C’est l’un des romans marquants des années 2010. Sorti en 2016, PETIT PAYS est d’abord le premier ouvrage de l’artiste franco-rwandais Gaël Faye, qui a rencontré un vif succès public et critique en remportant notamment une ribambelle de prix mérités. Même s’il ne s’agit pas d’une histoire autobiographique à proprement parler, le livre est en partie basé sur les souvenirs de l’auteur. Et ce dernier a collaboré activement avec Eric Barbier pour la création de cette adaptation au cinéma, lui apportant notamment son expertise pour que le scénario et la reproduction du Burundi et du Rwanda de l’époque soient aussi justes que possible. Pour y parvenir, le réalisateur français a tourné sur place au Rwanda, et il a surtout été bien inspiré de s’entourer d’un casting majoritairement non-professionnel.

C’est le cas du jeune Djibril Vancoppenolle, remarquable dans le rôle principal. Certes, le père est incarné par une tête bien connue (Jean-Paul Rouve), mais il s’agit d’un personnage presque secondaire. L’actrice rwandaise Isabelle Kabano est l’adulte dont l’histoire est véritablement au cœur du film, et elle livre une interprétation sidérante en mère tiraillée entre un couple mixte défaillant et des racines rwandaises où l’impensable se produit. On retrouve également dans le film une actrice habituée à collaborer avec Eric Barbier, la franco-hongroise Veronika Varga, qui incarne cette fois une maîtresse d’école très touchante, après être apparue dans UN AIR DE LIBERTÉ (1994) et LE SERPENT (2006), deux projets précédents du réalisateur français.

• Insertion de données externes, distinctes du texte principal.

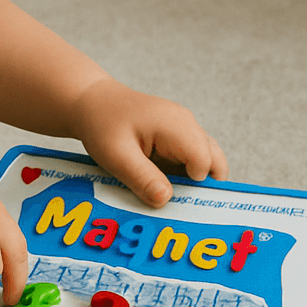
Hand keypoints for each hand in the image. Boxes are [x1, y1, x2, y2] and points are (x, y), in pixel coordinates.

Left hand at [72, 78, 227, 206]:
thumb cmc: (102, 123)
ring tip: (162, 191)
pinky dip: (178, 176)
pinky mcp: (176, 138)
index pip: (205, 162)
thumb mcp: (117, 156)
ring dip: (189, 182)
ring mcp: (184, 131)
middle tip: (176, 203)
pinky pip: (188, 161)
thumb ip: (143, 178)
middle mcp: (187, 126)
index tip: (172, 199)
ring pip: (204, 162)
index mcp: (177, 126)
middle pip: (214, 161)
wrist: (92, 103)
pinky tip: (157, 182)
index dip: (193, 185)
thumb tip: (166, 200)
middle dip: (201, 186)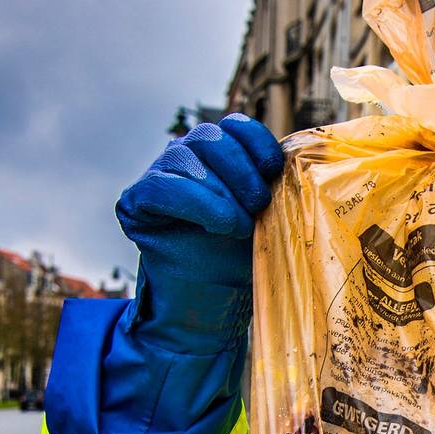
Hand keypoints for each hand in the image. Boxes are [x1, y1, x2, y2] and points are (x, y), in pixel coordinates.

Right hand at [116, 114, 282, 352]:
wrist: (210, 306)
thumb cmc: (241, 262)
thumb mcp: (267, 219)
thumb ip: (273, 188)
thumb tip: (298, 167)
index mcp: (219, 156)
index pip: (234, 126)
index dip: (257, 141)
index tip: (275, 169)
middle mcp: (186, 158)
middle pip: (211, 137)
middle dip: (242, 170)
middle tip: (259, 206)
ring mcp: (159, 176)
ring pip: (185, 156)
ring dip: (221, 192)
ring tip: (240, 226)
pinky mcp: (136, 201)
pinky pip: (162, 186)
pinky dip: (197, 203)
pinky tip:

Un terrain très délicat pour le cinéma

Fort logiquement, il a fallu quelques années avant que des films ne se risquent à aborder le génocide rwandais, dont la représentation dans la fiction pose forcément tout un tas de questions. En 2001, c’est le producteur rwandais Eric Kabera qui se lance le premier avec le réalisateur britannique Nick Hughes pour 100 DAYS, un projet d’autant plus chargé symboliquement qu’il a été tourné sur les lieux du génocide, et uniquement avec des habitants ayant survécu aux cent jours de massacres des Tutsis. 100 DAYS ouvre la voie à d’autres films, et dès 2004, Hollywood livre sa version de l’histoire avec le réussi mais controversé HÔTEL RWANDA (Terry George), dans lequel Don Cheadle incarne un patron d’hôtel ayant vraiment existé (Paul Rusesabagina), et qui a sauvé plus d’un millier de personnes promises à une mort certaine. Construit sur la figure très hollywoodienne du héros qui se distingue dans un drame insensé, HÔTEL RWANDA est porté par un excellent casting : Don Cheadle et Sophie Okonedo ont été nommés aux Oscars, tout comme le scénario du film.

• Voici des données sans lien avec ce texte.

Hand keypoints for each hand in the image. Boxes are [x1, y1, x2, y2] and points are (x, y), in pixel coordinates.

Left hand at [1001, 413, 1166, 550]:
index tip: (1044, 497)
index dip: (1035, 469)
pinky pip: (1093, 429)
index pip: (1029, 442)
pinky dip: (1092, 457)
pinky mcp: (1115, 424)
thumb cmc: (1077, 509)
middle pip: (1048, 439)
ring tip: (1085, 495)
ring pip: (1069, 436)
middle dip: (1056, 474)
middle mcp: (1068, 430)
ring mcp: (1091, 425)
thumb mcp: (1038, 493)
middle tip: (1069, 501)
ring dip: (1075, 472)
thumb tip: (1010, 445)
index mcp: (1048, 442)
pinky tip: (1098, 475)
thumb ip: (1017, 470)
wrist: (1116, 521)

Et si ce dernier fait le choix très compréhensible de laisser lui aussi la violence du génocide essentiellement hors-champ, le QUELQUES JOURS EN AVRIL (Raoul Peck) sorti par HBO en 2005 a fait l’inverse et constitue donc un visionnage très difficile, même si la performance d’Idris Elba en militaire rwandais tiraillé est difficile à oublier. Le film a en plus été tourné sur les lieux du génocide, contrairement encore une fois à HÔTEL RWANDA, filmé en Afrique du Sud. Sorti également en 2005, SHOOTING DOGS (Michael Caton-Jones) a lui aussi eu droit à un tournage sur les lieux d’un massacre (l’École Technique Officielle de Kigali), avec de surcroît des rescapés pour participer au film à divers postes… SHOOTING DOGS interroge l’inaction de la communauté internationale face au génocide, mais il n’a pas fait l’unanimité non plus avec ses partis pris scénaristiques notamment. Un écueil que PETIT PAYS a réussi à éviter, grâce au roman dont il est adapté et aux précautions – nécessaires – qu’il prend.